Sprint Ad Spreading Fear?

Aug 28, 2013   //   by Peter H   //   critique, Network Development  //  Comments Off

Spreading Fear in Advertising

This was one of the last commercials that bothered me prior to my transfer to Japan. Ever since SoftBank purchased about 80% of Sprint I started to put some attention into Sprint and their challenges competing in mobile. While I see opportunities for Sprint in the US with new ideas coming from Japan via SoftBank, this ad still is a puzzle and I welcome your thoughts as to what the “I Am Unlimited” campaign was trying to accomplish.

Fear Sells

This ad reminds me of what a designer on the MEGA Mall of America project told me. “People get lost, and when they get lost they feel uncertain, when they feel uncertain they buy more.”

So are ads like this deliberately confusing or scaring the consumer to sell more product? If this is the intelligence behind this ad, then at least it makes sense, but I don’t think few will agree it’s right. Certainly the images above create feelings of unease and insecurity and I guess that may translate into people buying a phone? But is this the type of advertising that our culture wants to see? Spreading fear and anxiety to sell products? Personally, what would sell me on a mobile carrier is reliability, honesty, service and price. Boring as hell, but then you don’t get that Baphomet crowd I guess…

Looks Like Baphomet

These images are not accidents and they are very puzzling. One creative told me it looks like “Baphomet”. If you aren’t familiar with Baphomet, as I was not, read up on it and the conspiracies surrounding it. Baphomet is a term originally used to describe a deity supposedly worshipped by the Knights Templar and has a connection to the occult.
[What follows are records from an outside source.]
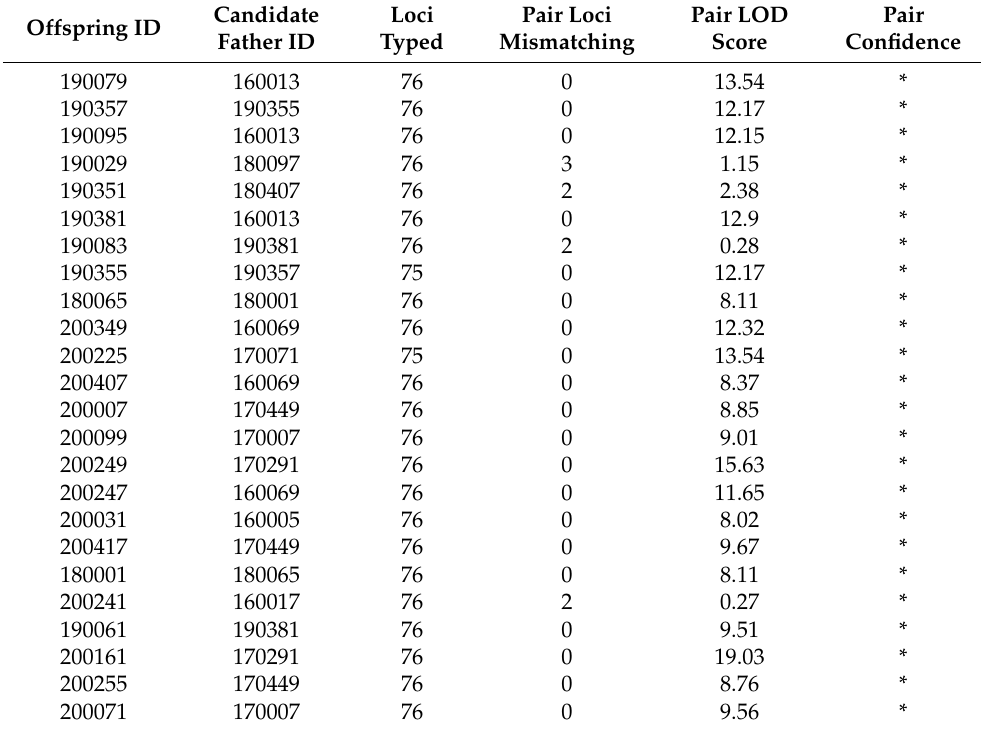
Table 3. Twenty-four paternity pairs were identified.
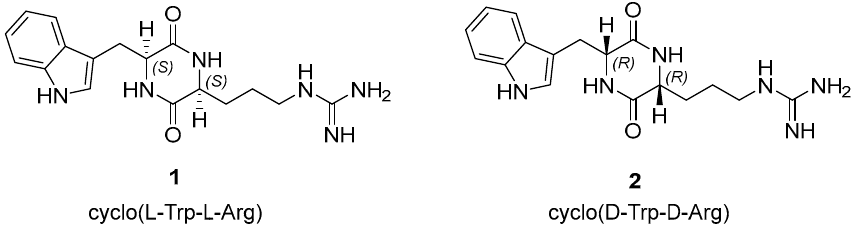
Figure 1. Proposed structures of CDP 2 ( 1 ) and CDP 3 ( 2 ) [8].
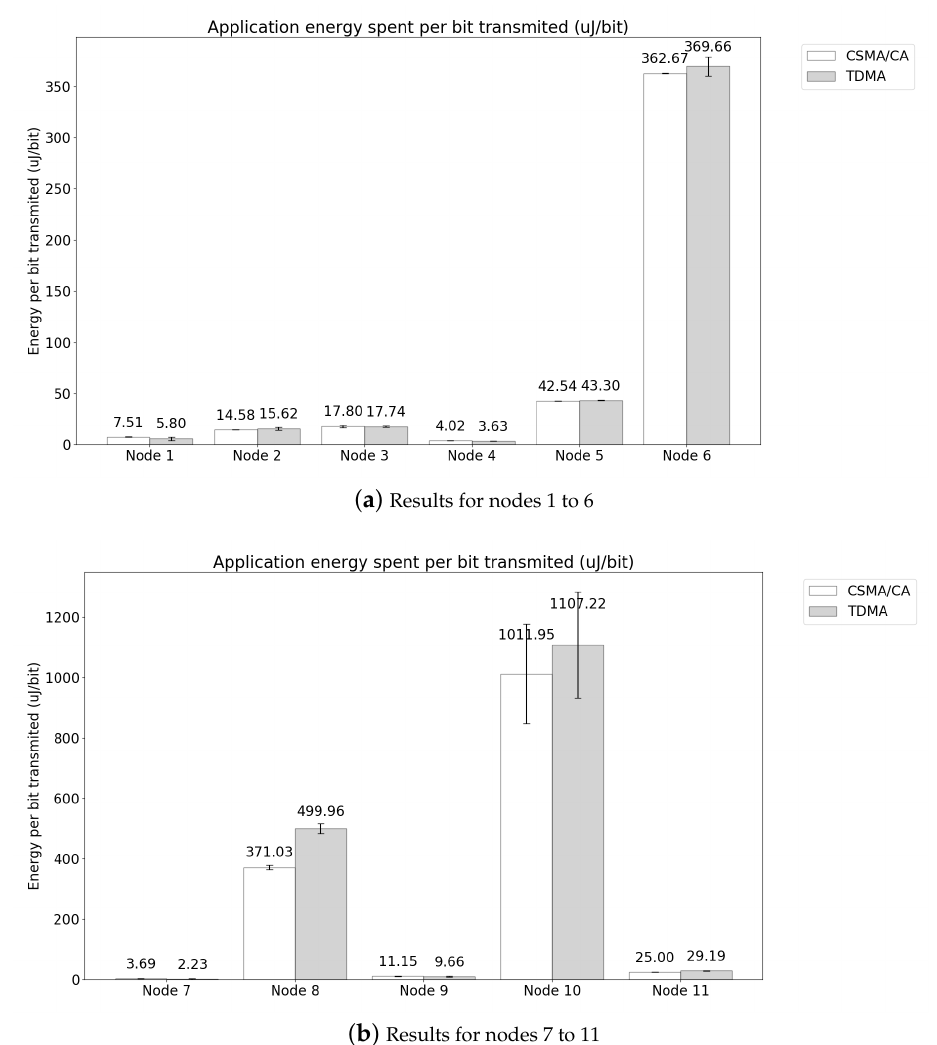
Figure 14. Energy spent per transmitted application bit in 12 nodes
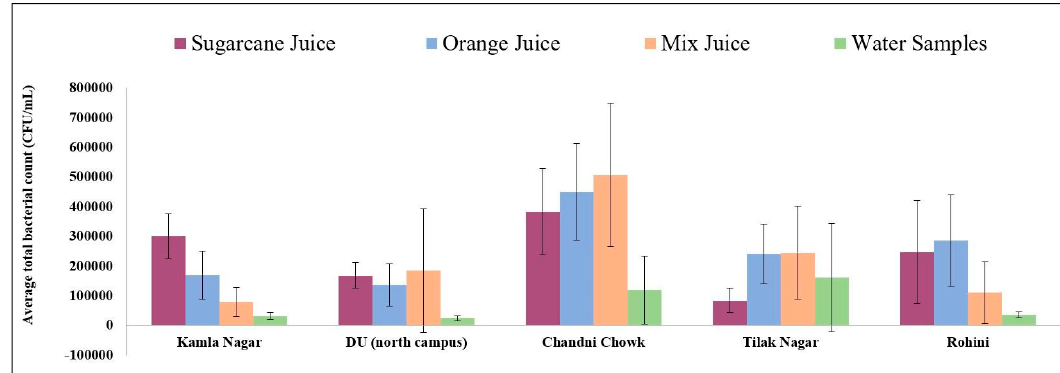
Figure 1. Average total bacterial count (colony forming units (CFU)/mL) in different fruit juices for five most famous markets of Delhi.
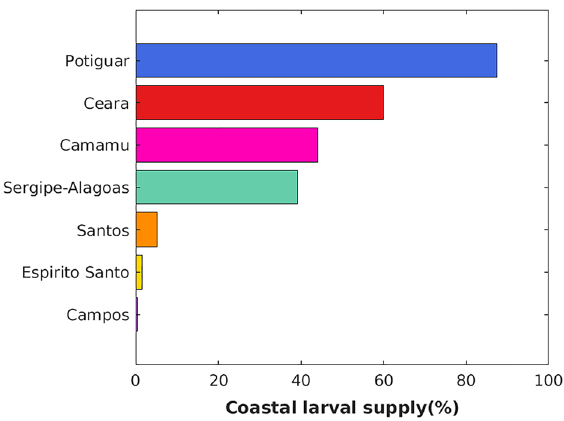
Figure 7. Effectiveness of the Brazilian oil-producing basins in supplying the coastline with sun-coral larvae as the percentage of total living particles released in each basin reaching the coast computed from all simulations. Created with Matlab R2018a (http:// www. mathw orks.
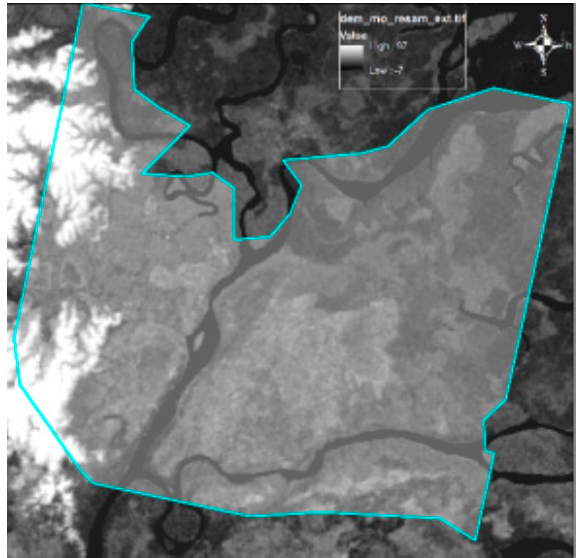
Figure 4. IM0104 Geo-eco zone digital evaluation model (DEM).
There is no shortage of current followers apparently but could Sprint really have been trying to communicate to them?

The stills and the ad I think are enough to at least get you to ask with me, “Really Sprint, who are you people?” Or, maybe with the introduction of Japanese leadership from SoftBank, the question is, “Who were you people?”

Here is the full ad. When watched in it’s entirety it’s a bit odd by itself. But do what I did and pause at some of the stills. There are plenty of odd shots that I didn’t include that you can explore for yourself.

Spreading fear in advertising…hmm, I can do that, but as the ultimate warning to man states, “Just because we can do things doesn’t mean we must.”